■ Required action
Reproduce the lines of the entries below without any change, from the line containing "The correct answer is D)" up to and including the line containing "Student 3 does".
START Data listing
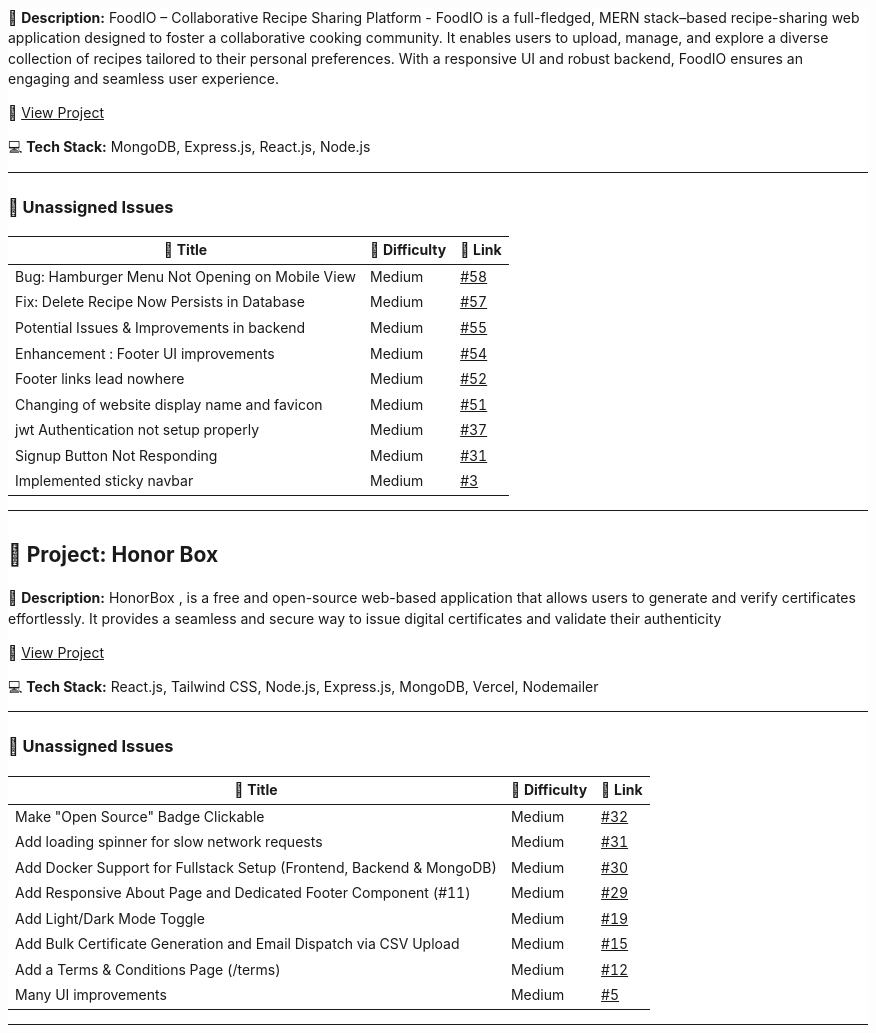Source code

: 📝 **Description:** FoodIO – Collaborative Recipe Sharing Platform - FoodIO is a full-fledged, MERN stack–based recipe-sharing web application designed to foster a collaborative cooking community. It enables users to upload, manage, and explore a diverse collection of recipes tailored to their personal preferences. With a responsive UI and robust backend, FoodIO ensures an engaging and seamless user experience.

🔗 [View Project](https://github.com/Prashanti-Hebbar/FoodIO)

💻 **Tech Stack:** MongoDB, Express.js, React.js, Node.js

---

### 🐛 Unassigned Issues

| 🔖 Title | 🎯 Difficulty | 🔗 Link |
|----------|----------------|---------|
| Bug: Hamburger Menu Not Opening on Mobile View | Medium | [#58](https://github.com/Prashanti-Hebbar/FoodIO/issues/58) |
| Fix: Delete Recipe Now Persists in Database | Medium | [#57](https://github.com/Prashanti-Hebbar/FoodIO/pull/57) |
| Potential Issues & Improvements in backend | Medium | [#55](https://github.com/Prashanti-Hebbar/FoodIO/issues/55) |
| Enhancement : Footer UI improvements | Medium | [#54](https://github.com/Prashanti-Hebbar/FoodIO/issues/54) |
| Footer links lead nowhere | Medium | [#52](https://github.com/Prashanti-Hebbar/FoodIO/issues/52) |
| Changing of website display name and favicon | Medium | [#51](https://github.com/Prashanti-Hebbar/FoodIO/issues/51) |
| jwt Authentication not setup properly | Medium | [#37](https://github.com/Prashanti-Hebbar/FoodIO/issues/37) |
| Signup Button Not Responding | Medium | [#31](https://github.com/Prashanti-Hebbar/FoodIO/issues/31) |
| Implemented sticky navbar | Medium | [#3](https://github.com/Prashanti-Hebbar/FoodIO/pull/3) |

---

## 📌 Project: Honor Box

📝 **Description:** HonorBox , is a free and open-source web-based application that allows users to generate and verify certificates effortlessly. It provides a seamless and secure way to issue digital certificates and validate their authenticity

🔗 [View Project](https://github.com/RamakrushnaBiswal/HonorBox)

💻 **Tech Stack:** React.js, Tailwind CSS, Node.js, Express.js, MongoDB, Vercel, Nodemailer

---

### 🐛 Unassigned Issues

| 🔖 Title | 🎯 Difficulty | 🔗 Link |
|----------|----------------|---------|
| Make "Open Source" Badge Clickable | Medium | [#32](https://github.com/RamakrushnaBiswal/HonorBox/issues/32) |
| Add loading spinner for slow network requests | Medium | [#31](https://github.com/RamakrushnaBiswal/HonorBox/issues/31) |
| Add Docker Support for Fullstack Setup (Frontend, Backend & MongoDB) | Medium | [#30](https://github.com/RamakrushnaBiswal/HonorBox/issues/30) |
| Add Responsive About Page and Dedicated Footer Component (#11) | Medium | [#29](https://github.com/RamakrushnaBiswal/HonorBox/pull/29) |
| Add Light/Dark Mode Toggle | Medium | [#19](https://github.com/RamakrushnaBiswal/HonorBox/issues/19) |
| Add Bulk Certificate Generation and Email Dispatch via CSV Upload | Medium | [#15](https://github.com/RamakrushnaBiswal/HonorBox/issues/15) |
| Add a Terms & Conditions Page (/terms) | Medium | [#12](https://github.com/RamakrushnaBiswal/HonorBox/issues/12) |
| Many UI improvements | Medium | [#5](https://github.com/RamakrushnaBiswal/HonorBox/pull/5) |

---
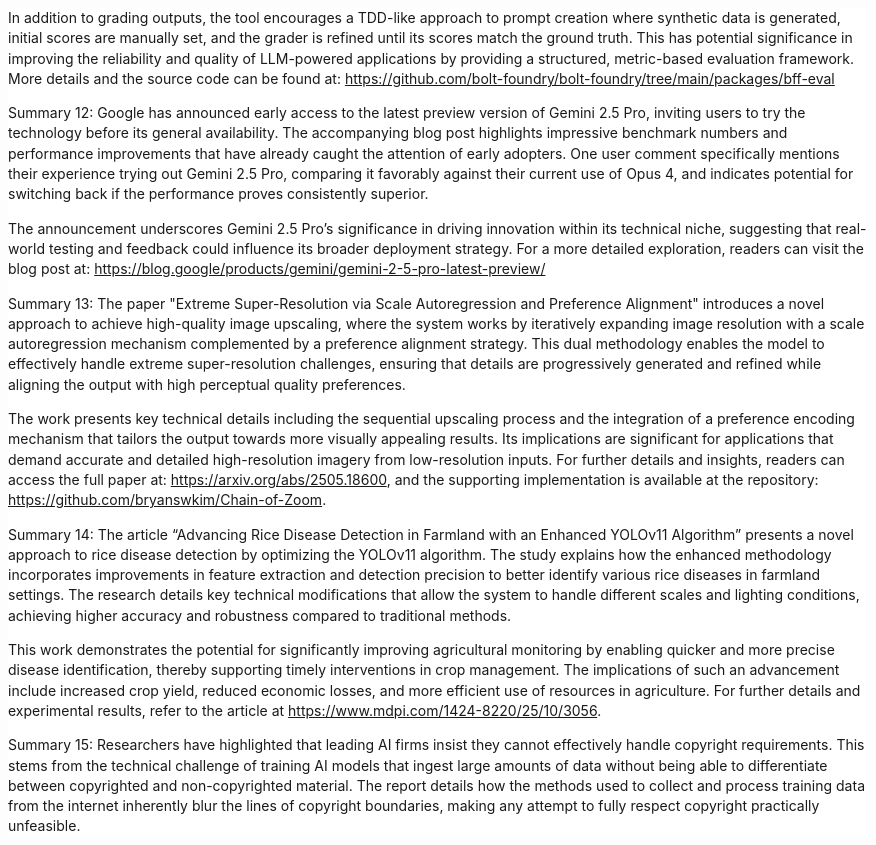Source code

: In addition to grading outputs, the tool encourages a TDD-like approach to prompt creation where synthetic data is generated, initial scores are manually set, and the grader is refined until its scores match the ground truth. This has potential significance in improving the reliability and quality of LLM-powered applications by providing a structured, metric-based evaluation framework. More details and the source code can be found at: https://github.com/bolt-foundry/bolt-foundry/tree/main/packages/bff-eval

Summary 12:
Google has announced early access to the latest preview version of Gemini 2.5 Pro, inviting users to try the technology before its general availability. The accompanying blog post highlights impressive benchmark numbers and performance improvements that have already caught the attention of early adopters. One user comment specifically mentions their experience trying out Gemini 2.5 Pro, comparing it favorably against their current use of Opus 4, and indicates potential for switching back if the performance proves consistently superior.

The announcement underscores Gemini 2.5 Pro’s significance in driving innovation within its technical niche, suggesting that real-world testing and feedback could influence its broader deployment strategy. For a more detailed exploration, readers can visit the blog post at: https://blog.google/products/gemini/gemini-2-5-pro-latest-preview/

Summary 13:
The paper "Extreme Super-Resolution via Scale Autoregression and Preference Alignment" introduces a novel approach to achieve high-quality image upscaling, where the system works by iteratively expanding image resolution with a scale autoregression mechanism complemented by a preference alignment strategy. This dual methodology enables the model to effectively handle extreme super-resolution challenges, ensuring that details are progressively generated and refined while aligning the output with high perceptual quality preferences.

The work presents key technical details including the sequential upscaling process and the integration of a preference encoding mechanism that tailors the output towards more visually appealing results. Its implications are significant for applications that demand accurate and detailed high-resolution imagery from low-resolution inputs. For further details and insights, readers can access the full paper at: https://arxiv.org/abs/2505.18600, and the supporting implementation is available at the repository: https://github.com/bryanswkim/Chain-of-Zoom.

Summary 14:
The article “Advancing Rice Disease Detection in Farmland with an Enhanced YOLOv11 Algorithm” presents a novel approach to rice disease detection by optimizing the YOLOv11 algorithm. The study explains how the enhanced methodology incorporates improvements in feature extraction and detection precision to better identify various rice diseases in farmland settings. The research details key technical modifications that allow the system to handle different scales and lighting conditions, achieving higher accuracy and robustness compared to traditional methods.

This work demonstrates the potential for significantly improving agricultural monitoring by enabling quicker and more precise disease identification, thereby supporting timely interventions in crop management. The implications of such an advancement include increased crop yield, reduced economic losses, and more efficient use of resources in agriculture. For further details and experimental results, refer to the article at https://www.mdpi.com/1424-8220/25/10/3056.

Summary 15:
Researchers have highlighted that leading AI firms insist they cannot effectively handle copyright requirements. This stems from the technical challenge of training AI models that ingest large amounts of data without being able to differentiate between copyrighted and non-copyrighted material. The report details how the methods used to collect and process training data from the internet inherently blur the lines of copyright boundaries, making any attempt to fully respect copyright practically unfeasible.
END Data listing
START Data listing
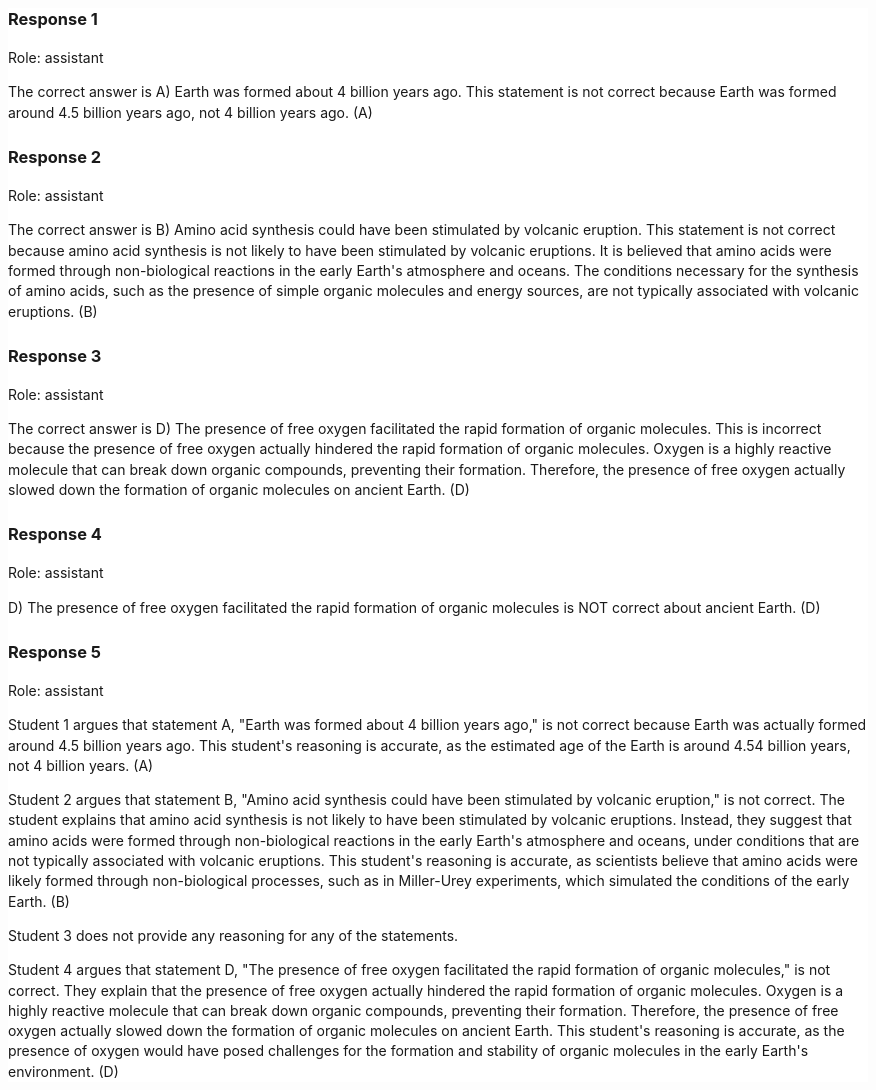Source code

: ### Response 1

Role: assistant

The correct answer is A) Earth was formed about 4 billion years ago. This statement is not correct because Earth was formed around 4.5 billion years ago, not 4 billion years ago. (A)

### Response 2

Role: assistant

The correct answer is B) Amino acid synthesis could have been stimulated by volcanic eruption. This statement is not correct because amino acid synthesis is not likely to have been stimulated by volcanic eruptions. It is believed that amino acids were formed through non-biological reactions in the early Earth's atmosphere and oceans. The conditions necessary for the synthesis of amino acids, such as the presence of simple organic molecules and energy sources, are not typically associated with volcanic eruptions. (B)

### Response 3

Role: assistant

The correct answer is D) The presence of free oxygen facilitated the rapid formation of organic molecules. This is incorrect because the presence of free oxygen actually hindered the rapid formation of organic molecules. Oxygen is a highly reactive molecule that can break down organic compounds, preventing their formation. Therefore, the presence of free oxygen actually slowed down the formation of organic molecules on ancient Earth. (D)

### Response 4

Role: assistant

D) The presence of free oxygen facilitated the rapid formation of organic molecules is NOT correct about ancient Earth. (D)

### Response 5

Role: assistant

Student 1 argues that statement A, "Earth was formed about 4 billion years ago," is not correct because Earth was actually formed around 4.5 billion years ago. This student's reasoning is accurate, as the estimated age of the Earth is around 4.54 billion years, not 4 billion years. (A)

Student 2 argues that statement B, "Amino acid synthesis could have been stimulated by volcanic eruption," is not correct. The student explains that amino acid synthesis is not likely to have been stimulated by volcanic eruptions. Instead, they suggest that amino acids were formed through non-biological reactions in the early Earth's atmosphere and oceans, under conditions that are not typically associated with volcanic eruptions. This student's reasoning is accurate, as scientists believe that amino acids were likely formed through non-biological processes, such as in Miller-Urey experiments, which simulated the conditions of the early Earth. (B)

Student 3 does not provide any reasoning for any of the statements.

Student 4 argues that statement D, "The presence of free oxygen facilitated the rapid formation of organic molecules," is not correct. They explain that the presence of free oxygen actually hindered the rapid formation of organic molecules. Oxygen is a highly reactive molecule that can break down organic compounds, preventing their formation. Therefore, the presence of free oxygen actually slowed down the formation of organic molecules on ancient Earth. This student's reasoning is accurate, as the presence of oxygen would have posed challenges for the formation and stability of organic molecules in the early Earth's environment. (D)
END Data listing
■ Response area
The correct answer is D) The presence of free oxygen facilitated the rapid formation of organic molecules. This is incorrect because the presence of free oxygen actually hindered the rapid formation of organic molecules. Oxygen is a highly reactive molecule that can break down organic compounds, preventing their formation. Therefore, the presence of free oxygen actually slowed down the formation of organic molecules on ancient Earth. (D)

### Response 4

Role: assistant

D) The presence of free oxygen facilitated the rapid formation of organic molecules is NOT correct about ancient Earth. (D)

### Response 5

Role: assistant

Student 1 argues that statement A, "Earth was formed about 4 billion years ago," is not correct because Earth was actually formed around 4.5 billion years ago. This student's reasoning is accurate, as the estimated age of the Earth is around 4.54 billion years, not 4 billion years. (A)

Student 2 argues that statement B, "Amino acid synthesis could have been stimulated by volcanic eruption," is not correct. The student explains that amino acid synthesis is not likely to have been stimulated by volcanic eruptions. Instead, they suggest that amino acids were formed through non-biological reactions in the early Earth's atmosphere and oceans, under conditions that are not typically associated with volcanic eruptions. This student's reasoning is accurate, as scientists believe that amino acids were likely formed through non-biological processes, such as in Miller-Urey experiments, which simulated the conditions of the early Earth. (B)

Student 3 does not provide any reasoning for any of the statements.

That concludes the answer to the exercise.